Daniel O’Malley, The Rook (fantasy: supernatural MI-5) It was another OLM mention that made me pick this up, though unlike Maureen Thorson, I wouldn’t equate popular with pulpy: this books is the former, but not the latter. I also don’t consider the time I devote to reading popular literature “blameworthy” (or maybe I do, but I’m trying to shed that ridiculous guilt). This also ended up on Booksmuggler Thea’s Best of 2012 list. I was hoping for another Ben Aaronovitch experience, but it wasn’t. If Aaronovitch’s London is the contemporary multicultural metropolis of Zadie Smith or Bend It Like Beckham, O’Malley’s seemed a bit more old school spy story: a supernatural Sandbaggers or Le Carré amped-up with Bond-movie action. It lacked the depth and some of the wit and charm of Aaronovitch for me, but it was a fun page turner. At the start of the novel, someone new wakes up in Myfanwy Thomas’ body, and she has to figure out who she is and how to cope with her new life (as an agent for the Checquy, essentially a supernatural MI-5 and 6), helped by the meticulous letters and files prepared by the old Myfanwy, who knew she was going to be stripped of her memories and identity. I liked the way the strengths of the two Myfanwys balanced each other (and that a male author wrote an urban-spy-fantasy novel full of strong female characters) and that they developed a kind of relationship through those letters Myfanwy 1 wrote to a future self who might never read them. The letters became an info-dump that slowed the story by the end, though, and I would have found it more interesting to see Myfanwy 2 struggle a bit more to come into her powers and identity. There was at least a whiff of Mary Sue about her. I will be super unsurprised if there’s a sequel, and I’d read it.

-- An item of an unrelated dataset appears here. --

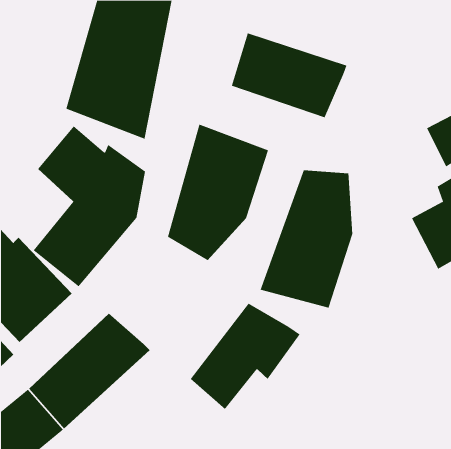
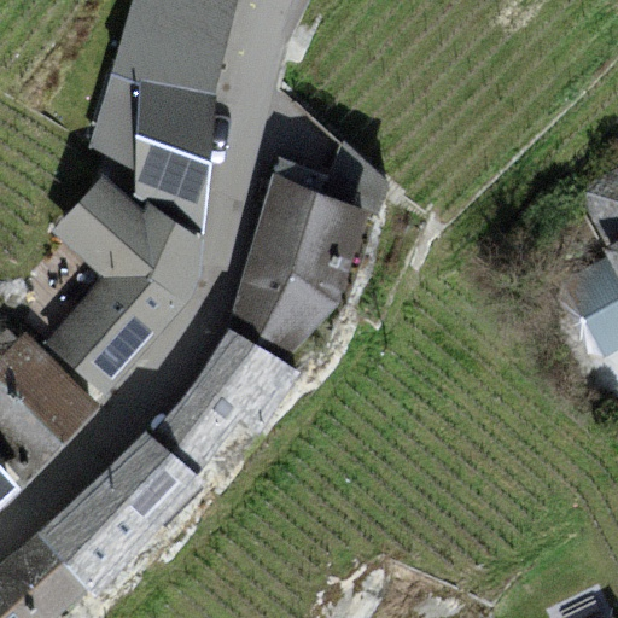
building: [231,33,347,118] -> none
building: [260,170,353,309] -> none
building: [190,303,300,410] -> [150,327,301,473]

What I’m reading now: Romance! Vicki Essex’s Back to the Good Fortune Diner for the book club thingy and Courtney Milan’s The Duchess War (which I’m loving and would have finished already if The Rook hadn’t been due at the library today).
Up Next: I accidentally jump-started my “read more literary fiction” resolution by not managing my library requests well and getting about 7 books at once (I need to start using the wishlist function). I had to make a reading schedule. I know I can always return them unread and request them again, but my deadline guilt kicks in. A lot of these I found on various year-end “best” lists.
Up next week, Liza Klaussmann’s Tigers in Red Weather, which I had vaguely heard of but basically plucked off the library shelf because of the cover. And Glaciers by Alexis Smith, because it sounded appealing, but also because it’s the sort of book usually classified as “for women” and it made a guy’s “best of” list at Book Riot, which intrigued me–and which is where I heard about it. Since I’m now missing romance, I’ll probably work one in somewhere too. Not sure what yet.
On audio, I think Kristin Cashore’s Graceling (I read it a few years ago, but want to re-read before I go on in the series). And I will get Jayne Ann Krentz’s Dream Eyes when it comes out Tuesday, because her books on audio are my crack.